Jeff Gilbert came to the event at Indian Rock from nearby Shrewsbury, Pennsylvania, but has had a family connection to Indian Rock Dam since it was first built, noting that a portion of his family’s farm upstream of the dam was purchased to be part of the dam’s dry reservoir area before he was born.

For him though, his most powerful memories associated with Indian Rock Dam were during Tropical Storm Agnes. He said that while it had been raining heavily, he and his mother didn’t realize just how significant the rain had been until they saw the lake forming in the reservoir and when they visited his nearby aunt.

“It (Codorus Creek) was literally a lake, and we pulled up to my aunt’s house and she came out in her bath robe and they had been bailing water of her basement and she said ‘Don’t you know that York is in a state of emergency and everything’s closed!,’” Gilbert said. “During the event, we actually came over and we actually watched the water going over the spillway. It was pretty amazing, it looked like Niagara Falls.
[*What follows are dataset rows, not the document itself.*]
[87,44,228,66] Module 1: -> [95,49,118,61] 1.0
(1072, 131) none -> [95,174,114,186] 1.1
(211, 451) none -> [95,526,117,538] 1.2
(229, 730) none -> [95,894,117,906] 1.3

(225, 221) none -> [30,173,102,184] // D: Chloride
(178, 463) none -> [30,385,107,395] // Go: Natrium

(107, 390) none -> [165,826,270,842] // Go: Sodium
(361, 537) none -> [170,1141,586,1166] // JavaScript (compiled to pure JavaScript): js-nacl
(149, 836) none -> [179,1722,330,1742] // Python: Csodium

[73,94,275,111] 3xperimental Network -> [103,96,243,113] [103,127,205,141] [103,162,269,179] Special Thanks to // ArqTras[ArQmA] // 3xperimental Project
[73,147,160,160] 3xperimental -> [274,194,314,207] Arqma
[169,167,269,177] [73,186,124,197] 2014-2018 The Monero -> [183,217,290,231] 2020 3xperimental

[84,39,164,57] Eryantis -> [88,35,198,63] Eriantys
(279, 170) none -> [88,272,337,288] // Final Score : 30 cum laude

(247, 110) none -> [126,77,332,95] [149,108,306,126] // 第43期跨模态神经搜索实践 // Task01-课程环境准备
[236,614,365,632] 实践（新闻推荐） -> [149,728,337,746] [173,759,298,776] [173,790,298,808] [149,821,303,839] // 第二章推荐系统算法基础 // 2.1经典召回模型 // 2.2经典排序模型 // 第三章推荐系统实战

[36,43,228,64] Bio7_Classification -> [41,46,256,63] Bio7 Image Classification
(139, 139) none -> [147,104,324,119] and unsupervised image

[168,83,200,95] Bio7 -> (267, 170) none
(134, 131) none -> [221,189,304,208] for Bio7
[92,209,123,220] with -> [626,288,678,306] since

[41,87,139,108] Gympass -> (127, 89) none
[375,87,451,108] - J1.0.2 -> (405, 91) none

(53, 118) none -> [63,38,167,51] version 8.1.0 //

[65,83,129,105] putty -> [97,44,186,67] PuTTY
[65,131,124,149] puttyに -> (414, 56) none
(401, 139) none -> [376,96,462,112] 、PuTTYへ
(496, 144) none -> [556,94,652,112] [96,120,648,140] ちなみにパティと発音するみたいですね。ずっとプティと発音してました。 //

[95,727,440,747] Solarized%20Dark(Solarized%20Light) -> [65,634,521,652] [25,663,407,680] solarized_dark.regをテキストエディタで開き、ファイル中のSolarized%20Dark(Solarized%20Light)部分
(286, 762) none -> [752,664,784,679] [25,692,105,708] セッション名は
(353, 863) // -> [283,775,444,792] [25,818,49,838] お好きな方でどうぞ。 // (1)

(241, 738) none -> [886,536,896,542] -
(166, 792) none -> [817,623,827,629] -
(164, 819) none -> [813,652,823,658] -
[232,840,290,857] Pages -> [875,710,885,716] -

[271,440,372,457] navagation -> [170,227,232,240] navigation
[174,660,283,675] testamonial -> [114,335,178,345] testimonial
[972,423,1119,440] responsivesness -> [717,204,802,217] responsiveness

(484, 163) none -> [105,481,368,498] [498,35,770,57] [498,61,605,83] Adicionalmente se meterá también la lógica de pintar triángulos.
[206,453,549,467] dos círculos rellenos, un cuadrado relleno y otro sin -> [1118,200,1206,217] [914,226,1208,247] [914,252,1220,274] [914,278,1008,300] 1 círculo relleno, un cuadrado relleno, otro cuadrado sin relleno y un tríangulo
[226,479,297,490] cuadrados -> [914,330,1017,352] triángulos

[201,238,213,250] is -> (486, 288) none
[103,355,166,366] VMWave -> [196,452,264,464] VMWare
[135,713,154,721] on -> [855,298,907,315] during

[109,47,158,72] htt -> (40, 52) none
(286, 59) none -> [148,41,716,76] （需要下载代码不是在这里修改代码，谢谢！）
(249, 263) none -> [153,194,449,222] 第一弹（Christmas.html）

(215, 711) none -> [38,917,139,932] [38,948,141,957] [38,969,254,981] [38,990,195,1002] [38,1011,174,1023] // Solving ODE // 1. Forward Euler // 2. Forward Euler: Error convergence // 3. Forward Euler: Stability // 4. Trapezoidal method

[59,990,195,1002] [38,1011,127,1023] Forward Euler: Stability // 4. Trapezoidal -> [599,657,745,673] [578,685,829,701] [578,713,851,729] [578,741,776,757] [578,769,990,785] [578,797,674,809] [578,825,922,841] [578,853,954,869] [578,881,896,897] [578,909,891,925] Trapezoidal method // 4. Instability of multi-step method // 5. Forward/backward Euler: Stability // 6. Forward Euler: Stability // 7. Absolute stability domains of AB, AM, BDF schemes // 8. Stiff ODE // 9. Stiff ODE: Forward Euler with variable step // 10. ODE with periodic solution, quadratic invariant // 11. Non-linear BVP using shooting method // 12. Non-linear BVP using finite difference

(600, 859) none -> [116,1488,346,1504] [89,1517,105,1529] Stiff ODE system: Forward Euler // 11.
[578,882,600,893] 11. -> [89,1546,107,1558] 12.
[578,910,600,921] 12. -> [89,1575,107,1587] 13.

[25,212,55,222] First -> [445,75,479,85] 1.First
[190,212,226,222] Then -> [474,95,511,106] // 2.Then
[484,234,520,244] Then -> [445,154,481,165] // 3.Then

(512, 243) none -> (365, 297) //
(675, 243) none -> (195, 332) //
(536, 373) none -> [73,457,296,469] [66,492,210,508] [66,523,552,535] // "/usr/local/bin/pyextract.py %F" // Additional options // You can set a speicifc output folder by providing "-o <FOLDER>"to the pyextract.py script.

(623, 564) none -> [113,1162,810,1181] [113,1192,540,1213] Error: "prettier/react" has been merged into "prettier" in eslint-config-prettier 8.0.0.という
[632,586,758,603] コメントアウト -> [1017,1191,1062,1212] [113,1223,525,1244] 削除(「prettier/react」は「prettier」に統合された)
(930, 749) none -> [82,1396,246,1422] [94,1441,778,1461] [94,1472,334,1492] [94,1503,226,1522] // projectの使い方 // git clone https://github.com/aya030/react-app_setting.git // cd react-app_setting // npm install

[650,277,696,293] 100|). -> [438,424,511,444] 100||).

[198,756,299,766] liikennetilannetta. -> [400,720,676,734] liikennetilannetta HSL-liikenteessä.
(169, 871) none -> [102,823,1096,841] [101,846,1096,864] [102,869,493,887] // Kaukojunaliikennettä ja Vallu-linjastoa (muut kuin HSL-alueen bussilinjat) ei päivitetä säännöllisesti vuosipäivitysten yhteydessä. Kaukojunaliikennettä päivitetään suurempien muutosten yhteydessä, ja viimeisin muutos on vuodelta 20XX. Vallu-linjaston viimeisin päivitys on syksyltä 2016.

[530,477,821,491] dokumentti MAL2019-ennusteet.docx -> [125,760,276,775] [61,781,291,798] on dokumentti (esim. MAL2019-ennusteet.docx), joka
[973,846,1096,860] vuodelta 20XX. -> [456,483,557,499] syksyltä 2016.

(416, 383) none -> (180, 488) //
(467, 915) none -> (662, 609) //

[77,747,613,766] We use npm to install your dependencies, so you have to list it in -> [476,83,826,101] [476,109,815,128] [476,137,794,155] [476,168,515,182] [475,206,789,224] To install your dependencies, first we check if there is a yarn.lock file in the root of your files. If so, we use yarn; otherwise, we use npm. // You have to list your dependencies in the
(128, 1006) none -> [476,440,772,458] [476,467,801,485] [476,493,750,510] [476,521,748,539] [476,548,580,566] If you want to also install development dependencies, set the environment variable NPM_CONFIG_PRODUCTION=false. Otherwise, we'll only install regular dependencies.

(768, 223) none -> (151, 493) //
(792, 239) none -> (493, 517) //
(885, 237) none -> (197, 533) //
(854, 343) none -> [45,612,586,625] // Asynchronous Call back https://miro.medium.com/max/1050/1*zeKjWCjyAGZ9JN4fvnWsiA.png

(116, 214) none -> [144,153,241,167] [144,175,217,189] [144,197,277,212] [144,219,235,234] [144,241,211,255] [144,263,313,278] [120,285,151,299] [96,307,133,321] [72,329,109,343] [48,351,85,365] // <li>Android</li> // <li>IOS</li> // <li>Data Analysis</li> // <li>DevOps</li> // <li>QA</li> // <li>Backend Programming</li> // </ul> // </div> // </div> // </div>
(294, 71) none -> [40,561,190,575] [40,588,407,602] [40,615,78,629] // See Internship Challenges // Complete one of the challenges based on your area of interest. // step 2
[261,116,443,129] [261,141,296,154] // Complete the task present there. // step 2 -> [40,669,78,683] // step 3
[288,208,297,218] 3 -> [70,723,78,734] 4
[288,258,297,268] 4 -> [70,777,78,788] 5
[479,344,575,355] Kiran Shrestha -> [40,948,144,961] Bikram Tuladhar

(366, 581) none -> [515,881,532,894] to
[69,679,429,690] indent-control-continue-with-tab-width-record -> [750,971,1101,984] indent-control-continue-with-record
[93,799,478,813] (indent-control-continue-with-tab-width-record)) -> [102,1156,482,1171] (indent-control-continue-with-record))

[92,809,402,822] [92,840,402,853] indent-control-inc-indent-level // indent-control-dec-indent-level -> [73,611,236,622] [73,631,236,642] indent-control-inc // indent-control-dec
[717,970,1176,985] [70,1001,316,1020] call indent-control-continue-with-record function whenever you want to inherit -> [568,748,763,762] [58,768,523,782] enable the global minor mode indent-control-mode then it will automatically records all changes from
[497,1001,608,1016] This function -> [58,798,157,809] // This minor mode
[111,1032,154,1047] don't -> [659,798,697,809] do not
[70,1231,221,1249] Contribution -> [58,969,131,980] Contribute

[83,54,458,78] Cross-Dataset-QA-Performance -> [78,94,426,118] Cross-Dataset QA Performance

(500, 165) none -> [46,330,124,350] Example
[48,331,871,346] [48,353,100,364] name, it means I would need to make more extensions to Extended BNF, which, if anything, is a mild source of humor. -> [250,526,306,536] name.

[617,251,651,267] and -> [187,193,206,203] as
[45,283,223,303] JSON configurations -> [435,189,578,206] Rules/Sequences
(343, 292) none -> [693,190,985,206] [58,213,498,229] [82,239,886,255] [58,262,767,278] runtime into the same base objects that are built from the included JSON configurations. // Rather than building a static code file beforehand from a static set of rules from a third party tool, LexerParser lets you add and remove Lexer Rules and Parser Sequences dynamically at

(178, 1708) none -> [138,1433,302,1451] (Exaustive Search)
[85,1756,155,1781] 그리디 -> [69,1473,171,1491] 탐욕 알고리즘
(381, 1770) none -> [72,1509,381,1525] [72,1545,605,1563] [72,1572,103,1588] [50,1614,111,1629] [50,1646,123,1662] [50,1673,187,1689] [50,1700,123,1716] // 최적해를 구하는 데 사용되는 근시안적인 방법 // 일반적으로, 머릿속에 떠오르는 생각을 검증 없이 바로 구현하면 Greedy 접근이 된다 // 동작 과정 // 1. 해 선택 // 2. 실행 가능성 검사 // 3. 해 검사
It was significantly over the spillway, you could see a huge amount of volume coming over.”

Estimates are that the water from the reservoir rose from one to two feet over the height of the side of the spillway, leading excess water to flow into the concrete spillway and downstream.

While water did make it downstream past Indian Rock Dam via the floodway, the dam still held back what would have been 9.1 billion more gallons of potential floodwaters and it is estimated flooding could have been up to 13 feet higher in downtown York had Indian Rock Dam not been there.

Indian Rock Dam Today – Celebrating 75 years, and Counting, of Reducing Flood Risks

Since Tropical Storm Agnes, Indian Rock Dam has continued to manage the flow of the West Branch of Codorus Creek, often largely unnoticed.

Many attendees of the 75th anniversary event were surprised to learn that the dam’s gates were operated as recently as February 2016 to reduce the risk of flooding along Codorus Creek downstream of Indian Rock Dam during a high water event associated with snow melt.

While that event was not one of the more significant ones faced by Indian Rock Dam and its personnel, it did require management of flow downstream to reduce risks. 

Some of the more significant events where water was impounded behind the dam include Hurricane Sandy in 2012, and unnamed high water event in 2013 and Tropical Storm Lee – all of which required holding back billions of gallons of water from downstream. During Tropical Storm Lee, 44.1 percent of the reservoir’s storage capacity was used – meaning just over 4 billion gallons of water was being impounded to reduce risks to York and other downstream communities.
These were just some of the facts and figures that the several hundred attendees at the dam’s 75th anniversary celebration learned about.

While many people have historic connections and memories associated with Indian Rock Dam, Head Dam Operator Steve Young said that in recent years that his team at the dam has been working on forging new bonds with the surrounding community as well.

“What stands out to me at Indian Rock in recent years is how we’re more and more involved with the surrounding community and different people and organizations,” Young said, noting they work closely with the Pennsylvania Fish and Game Commission and the Fraternal Order of the Police on use of land within the dry reservoir and also partner with local environmental and recreational groups as feasible. “It’s not just about Indian Rock Dam. We partner with different groups propose different things and we find ways to work with them.”

Even with that increased connection to the surrounding community, he said he was pleasantly surprised by how many people came out to the 75th anniversary event to learn about the dam and how it reduces flood risks to their communities.

“When this event was first proposed, I had my doubts on the kind of turnout we would get. I thought, well, Indian Rock Dam is a dry project, we don’t have a lake, we don’t have a lot of recreation other than public hunting up in the reservoir and I was wondering what kind of turnout we would get,” Young said. “I was very surprised at the turnout. I was astonished. It makes me feel good that we’re doing something the public appreciates.”